Jairus looks on anxiously, impatiently, perhaps angrily as Jesus enacts the priorities of the gospel, of God’s new day. These priorities are upside down by the world’s standards. Important people like Jairus have to wait while Jesus restores an unimportant, nameless, broken woman to wholeness. Jesus engages her, invites her to tell her story, announces she is made whole, saved, made well, and embraces her as “Daughter.”
Jairus and his own daughter, who not so coincidentally has been alive the same number of years this woman has suffered, are not forgotten. But in the priorities  of the Kingdom, Jairus is not at the front of the line, but the back. Jesus, God, has compassion for all, but the needy, the poor, the outcast, the sinner, the oppressed, the marginalized, the immigrant, the stranger are the object of special divine concern. 
_____________________________________________________________________________
There’s a TV commercial for an investment firm where everyone walks around wearing a big tag showing the amount in their retirement account. A woman with a relatively small number sits in a brokerage firm lobby and watches and waits as people come in after her get attended to because their numbers are bigger. The commercial works because we all know exactly what it’s talking about.
But the good news of Jesus works exactly backwards to this. The first are last and the last are first.
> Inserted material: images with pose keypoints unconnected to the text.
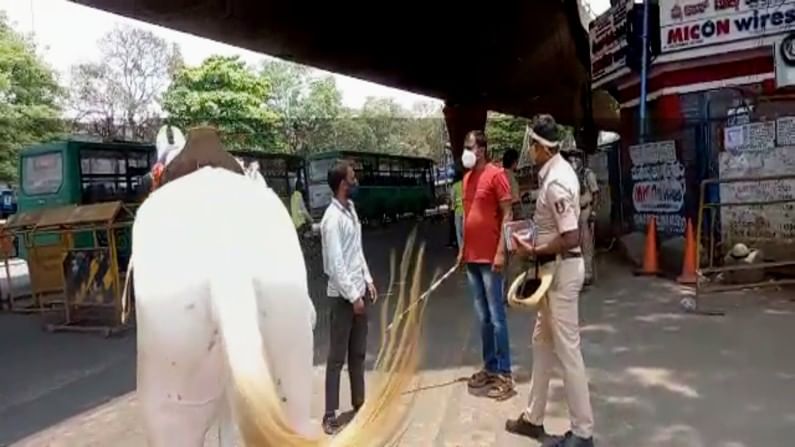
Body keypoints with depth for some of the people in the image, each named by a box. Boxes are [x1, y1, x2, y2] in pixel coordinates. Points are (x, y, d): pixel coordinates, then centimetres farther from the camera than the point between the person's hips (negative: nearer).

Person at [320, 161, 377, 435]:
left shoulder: (351, 209, 9)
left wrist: (368, 281, 11)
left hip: (359, 290, 8)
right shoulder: (332, 219, -19)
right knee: (337, 356, 0)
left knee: (358, 352, 17)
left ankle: (359, 402, 31)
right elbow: (335, 264, -21)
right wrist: (353, 296, -18)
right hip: (342, 296, -8)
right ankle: (330, 414, 11)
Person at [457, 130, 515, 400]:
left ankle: (504, 375, 4)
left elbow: (507, 215, -12)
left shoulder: (495, 175, -8)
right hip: (472, 257, 8)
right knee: (482, 317, 13)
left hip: (490, 257, -8)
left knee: (496, 317, -3)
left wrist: (501, 251, -18)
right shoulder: (467, 178, 15)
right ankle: (490, 368, 23)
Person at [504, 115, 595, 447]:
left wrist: (533, 251, -16)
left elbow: (571, 238, -26)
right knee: (542, 341, 18)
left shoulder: (555, 183, -23)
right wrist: (536, 245, 9)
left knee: (567, 350, 0)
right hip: (554, 269, 10)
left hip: (562, 270, -10)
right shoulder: (556, 171, 8)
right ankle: (533, 418, 32)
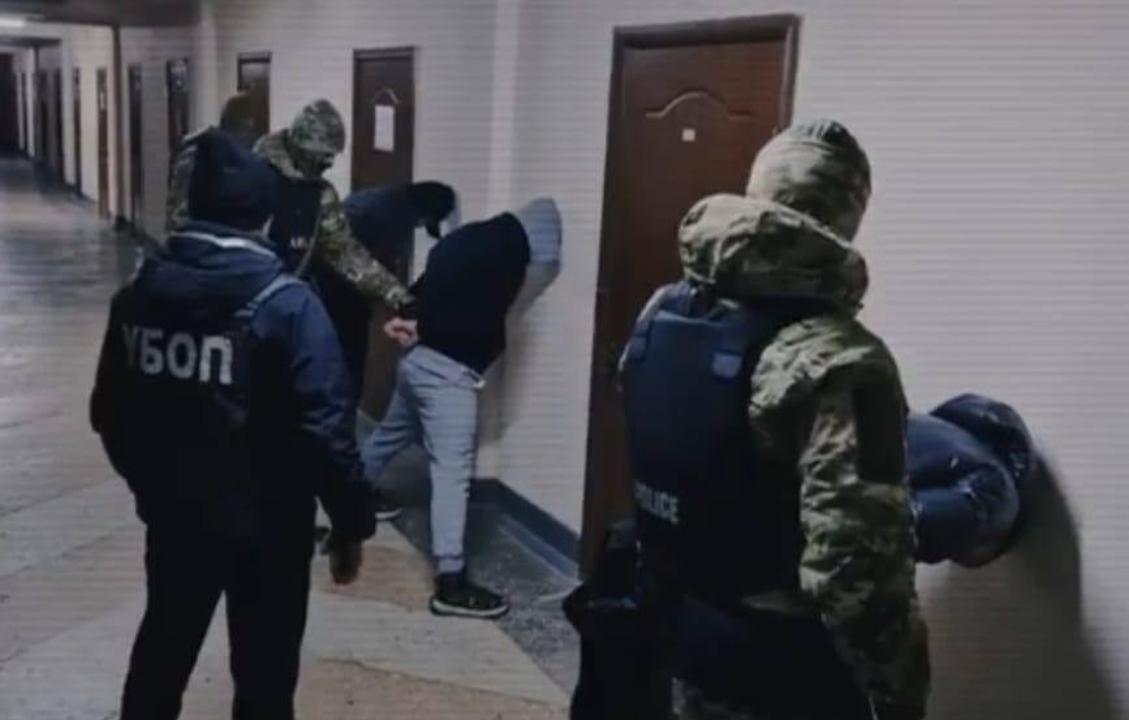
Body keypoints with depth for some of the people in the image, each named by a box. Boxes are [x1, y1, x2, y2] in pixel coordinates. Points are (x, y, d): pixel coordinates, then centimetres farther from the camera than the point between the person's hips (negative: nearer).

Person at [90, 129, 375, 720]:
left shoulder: (139, 293, -2)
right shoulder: (289, 305, -18)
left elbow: (108, 412, 7)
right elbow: (326, 429, -21)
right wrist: (351, 522, -10)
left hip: (172, 515, 5)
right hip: (267, 524, -5)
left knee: (162, 647, 26)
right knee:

Jesus says that those who are rich, those with the most, have the hardest time becoming part of God’s new day.
On one occasion when the disciples argue about who is greatest, Jesus tells them that greatness is being last of all and a servant of all. Then he puts a small child in their midst, and taking it in his arms he said to them, “Whoever welcomes one such child welcomes me, and whoever welcomes me welcomes not me but the one who sent me.” Young children were viewed very differently in Jesus’ day. They were about as unimportant as you could get, at the very bottom of the social pecking order, but to see them as important is to see Jesus.
So if you’re ever tempted to think that because you aren’t important enough, good enough, been a church member long enough, or a big enough church donor or volunteer, that God has less concern for you, remember that God’s list is ordered completely backwards to the way we humans tend to order such things.
And if you’re ever tempted to think that someone doesn’t deserve your compassion, care, or embrace because they are unimportant, an addict or alcoholic, not a long time church member like you, a foreigner or immigrant, a member of the wrong political party, or part of any group you somehow deem bad, unworthy, or a problem; if you ever think someone doesn’t deserve a place at the table, remember that God’s guest list is ordered very differently from yours and mine. Thanks be to God!